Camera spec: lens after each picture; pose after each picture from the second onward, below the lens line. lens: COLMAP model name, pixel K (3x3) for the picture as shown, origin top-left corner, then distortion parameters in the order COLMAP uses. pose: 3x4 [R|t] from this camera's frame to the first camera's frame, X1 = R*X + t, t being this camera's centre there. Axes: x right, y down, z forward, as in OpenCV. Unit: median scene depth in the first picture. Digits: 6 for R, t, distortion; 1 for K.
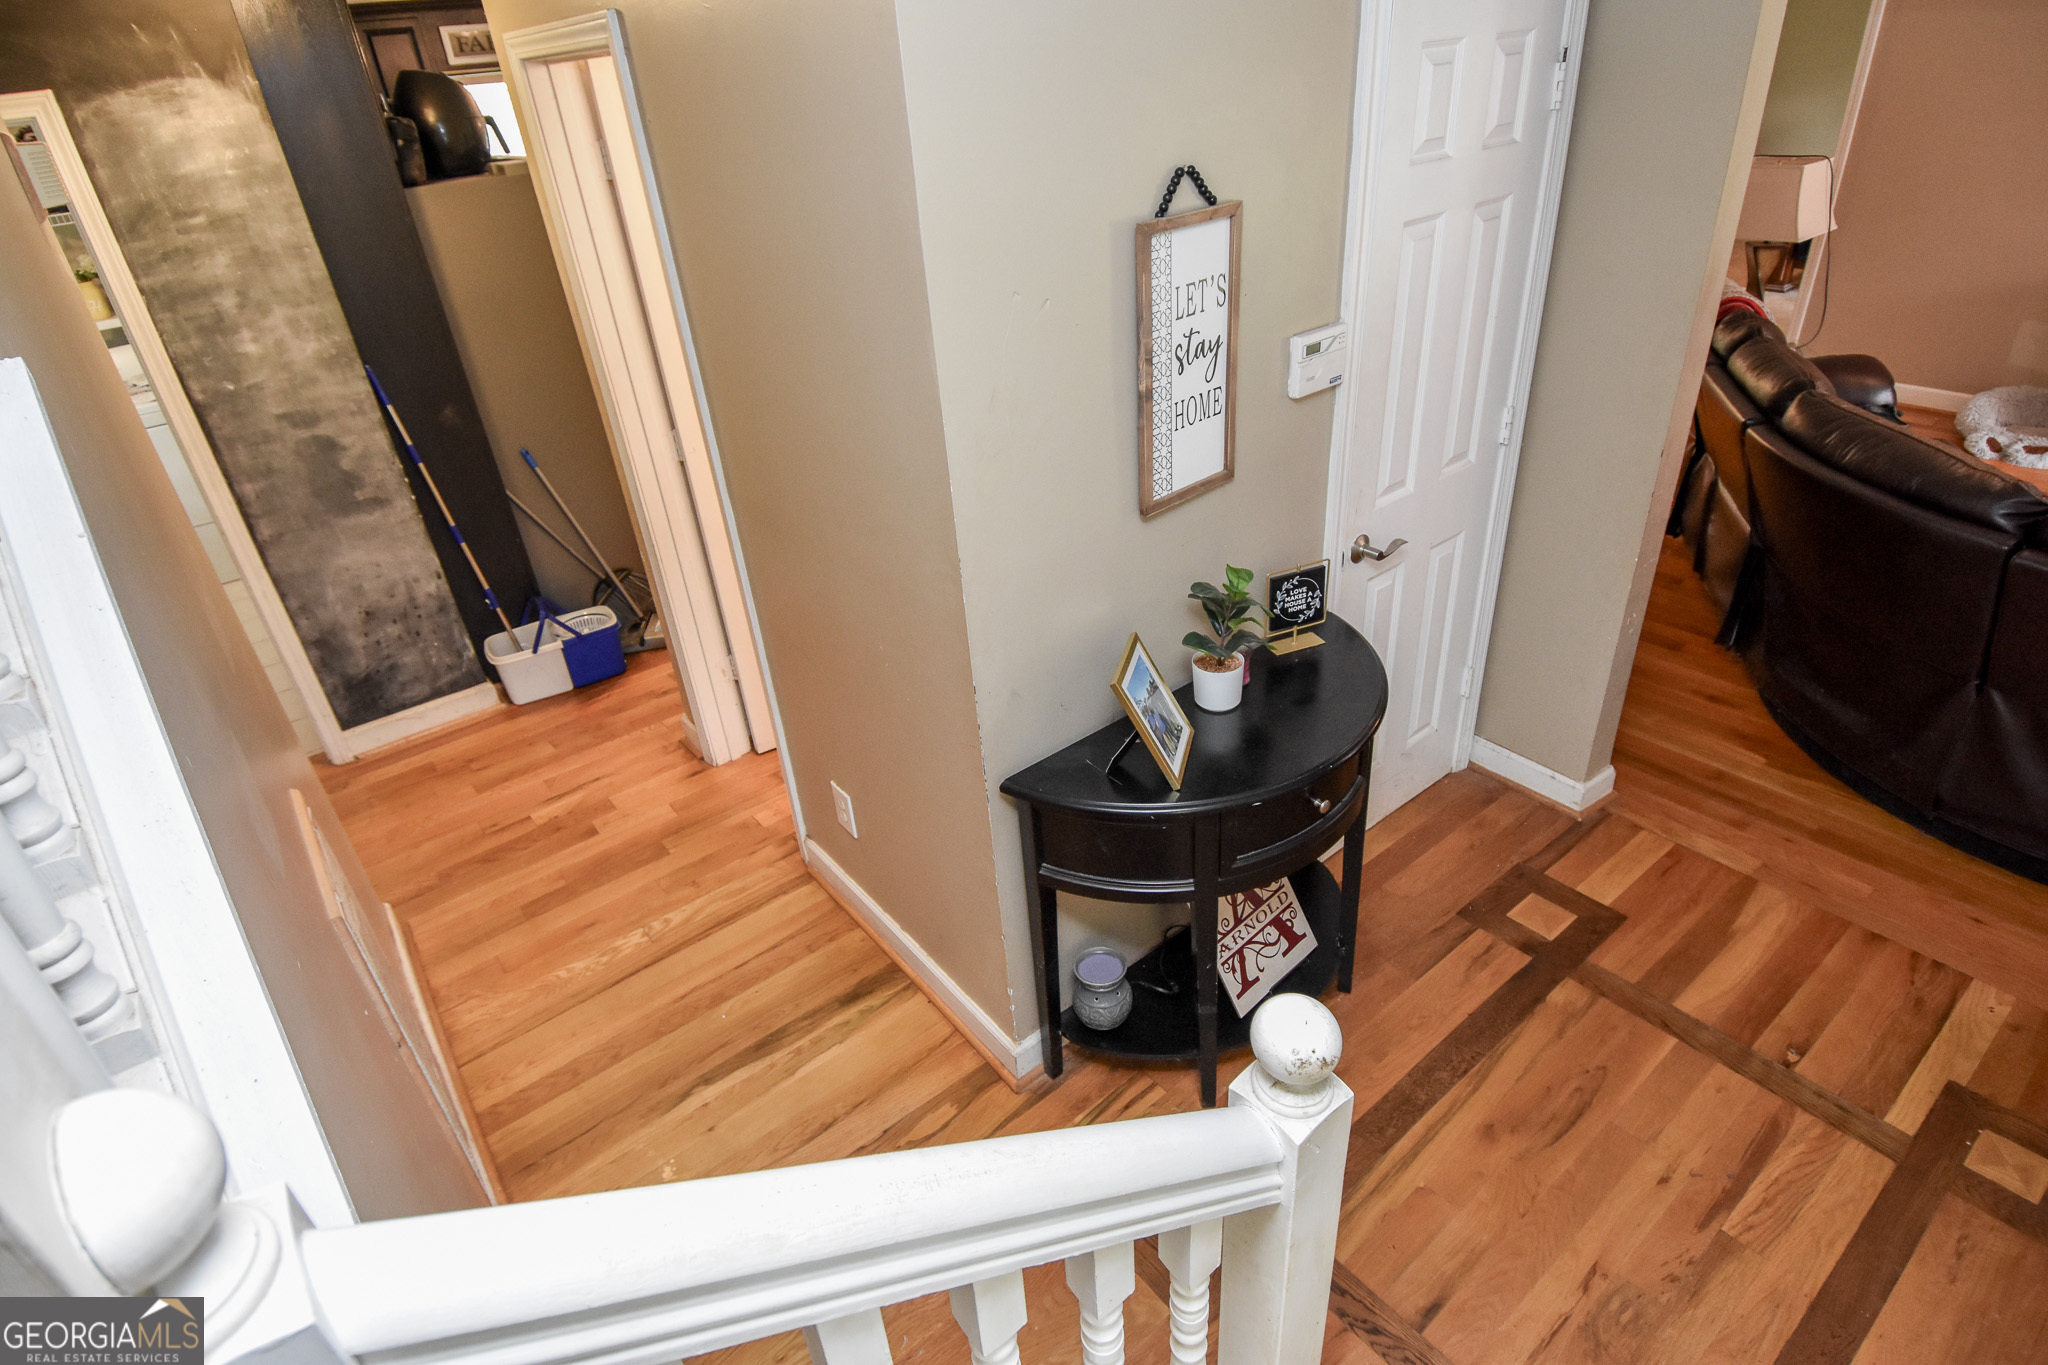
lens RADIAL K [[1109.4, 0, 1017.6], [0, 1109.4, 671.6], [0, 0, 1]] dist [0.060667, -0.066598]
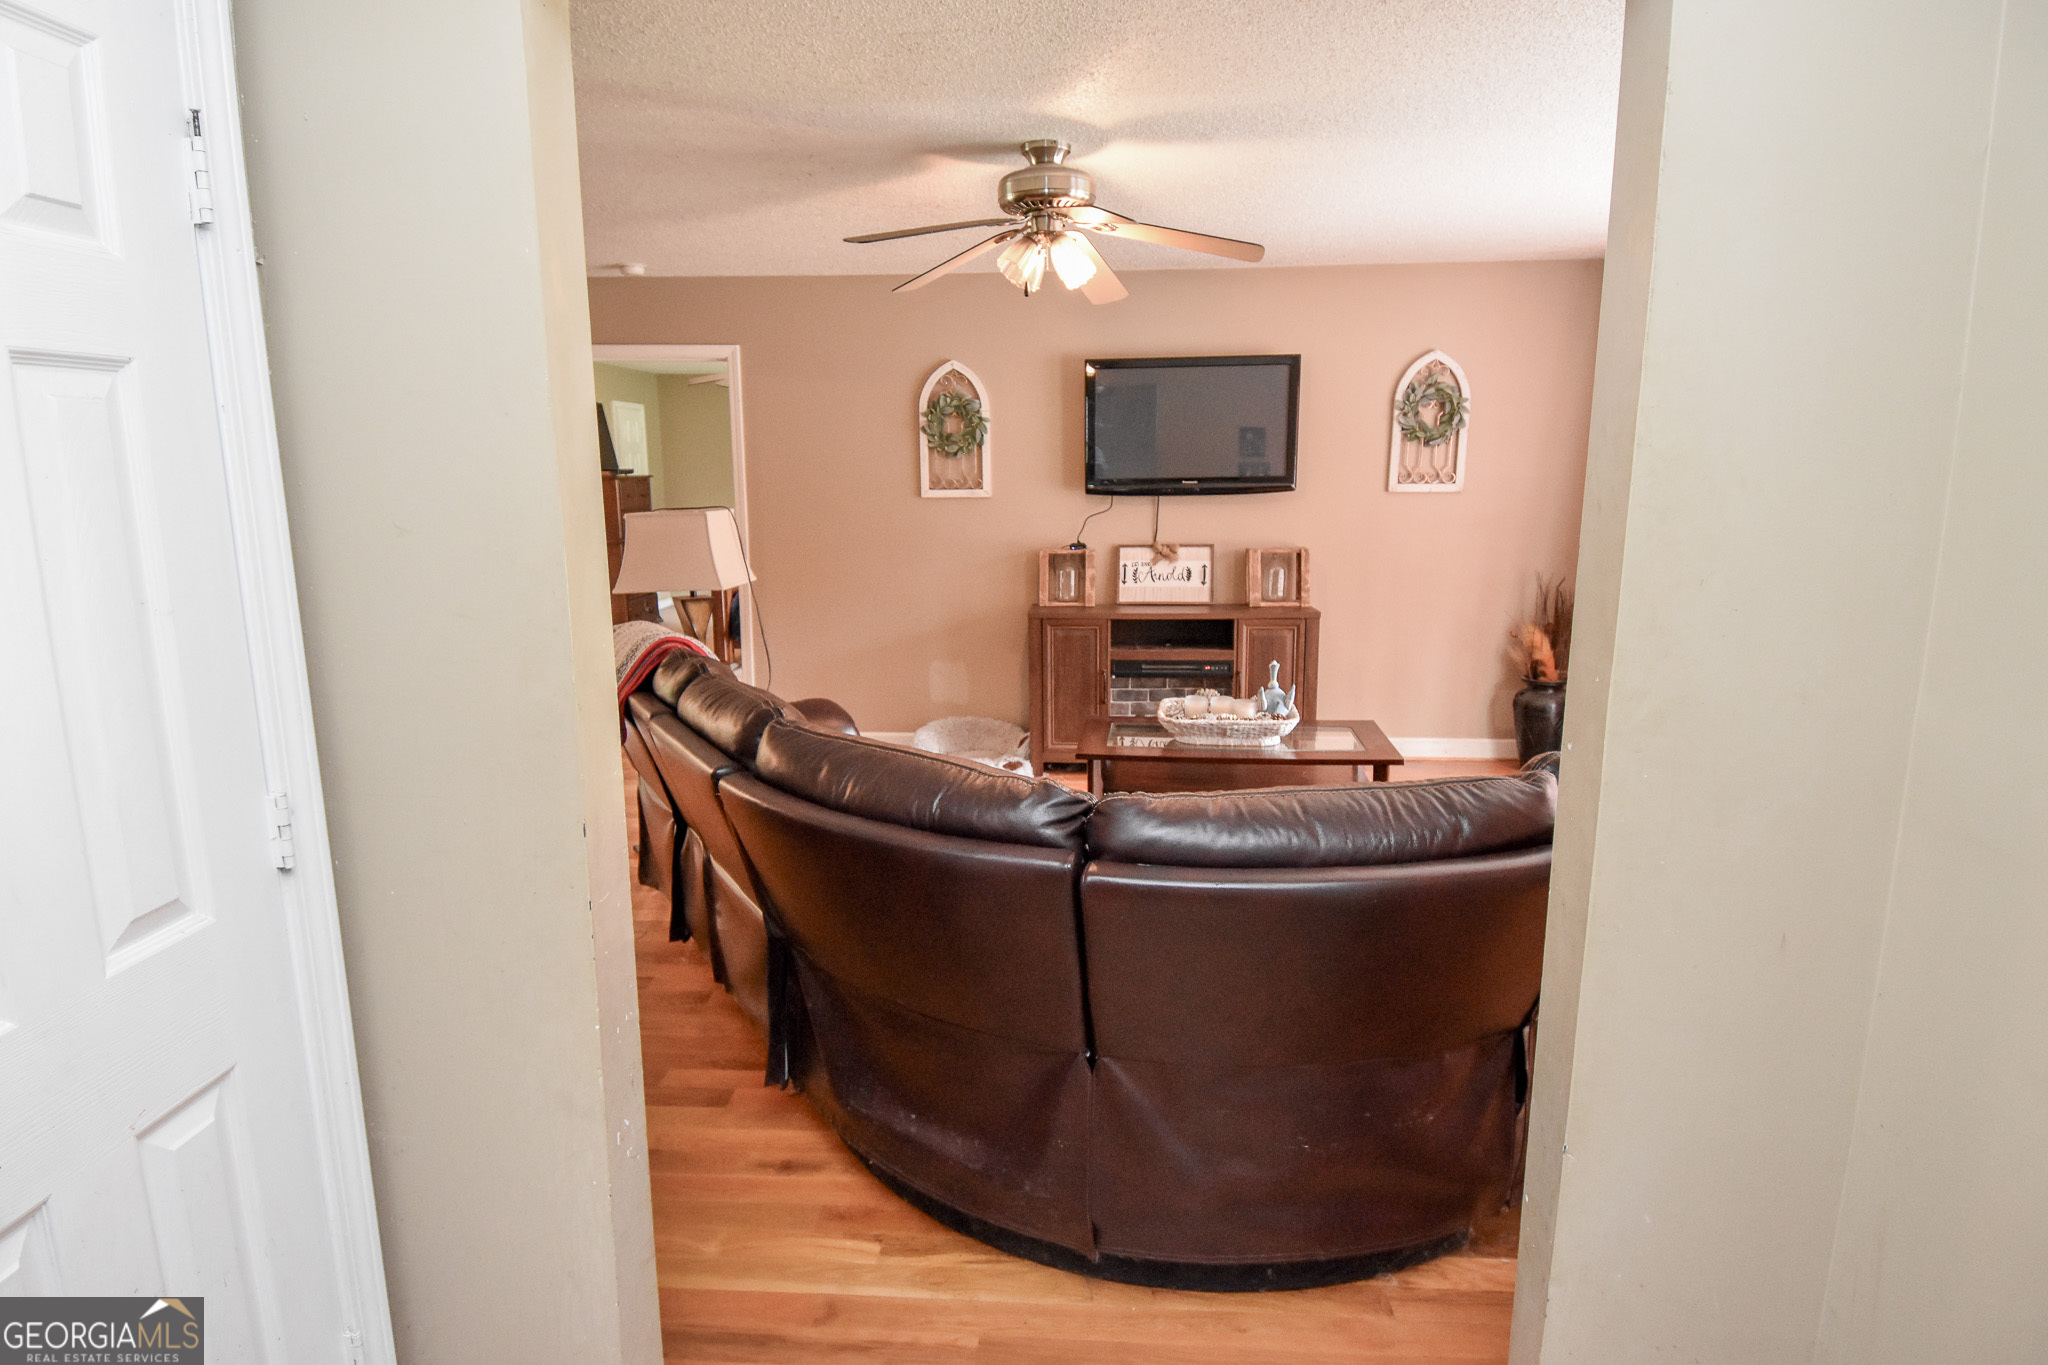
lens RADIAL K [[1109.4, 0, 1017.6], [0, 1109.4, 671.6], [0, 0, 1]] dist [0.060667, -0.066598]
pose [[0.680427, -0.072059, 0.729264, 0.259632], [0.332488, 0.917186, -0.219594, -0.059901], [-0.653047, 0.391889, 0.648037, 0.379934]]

_WHAT YOU HAVE TO DO:_
Leaving the pictures out, output each line of the listing exactly.

_FINISHED TASK:_
Camera spec: lens after each picture; pose after each picture from the second onward, below the lens line. lens: COLMAP model name, pixel K (3x3) for the picture as shown, origin top-left corner, then distortion parameters in the order COLMAP uses. pose: 3x4 [R|t] from this camera's frame to the first camera's frame, X1 = R*X + t, t being this camera's centre there. Axes: x right, y down, z forward, as in OpenCV. Unit: median scene depth in the first picture. Digits: 6 for R, t, distortion; 1 for K.
lens RADIAL K [[1109.4, 0, 1017.6], [0, 1109.4, 671.6], [0, 0, 1]] dist [0.060667, -0.066598]
lens RADIAL K [[1109.4, 0, 1017.6], [0, 1109.4, 671.6], [0, 0, 1]] dist [0.060667, -0.066598]
pose [[0.680427, -0.072059, 0.729264, 0.259632], [0.332488, 0.917186, -0.219594, -0.059901], [-0.653047, 0.391889, 0.648037, 0.379934]]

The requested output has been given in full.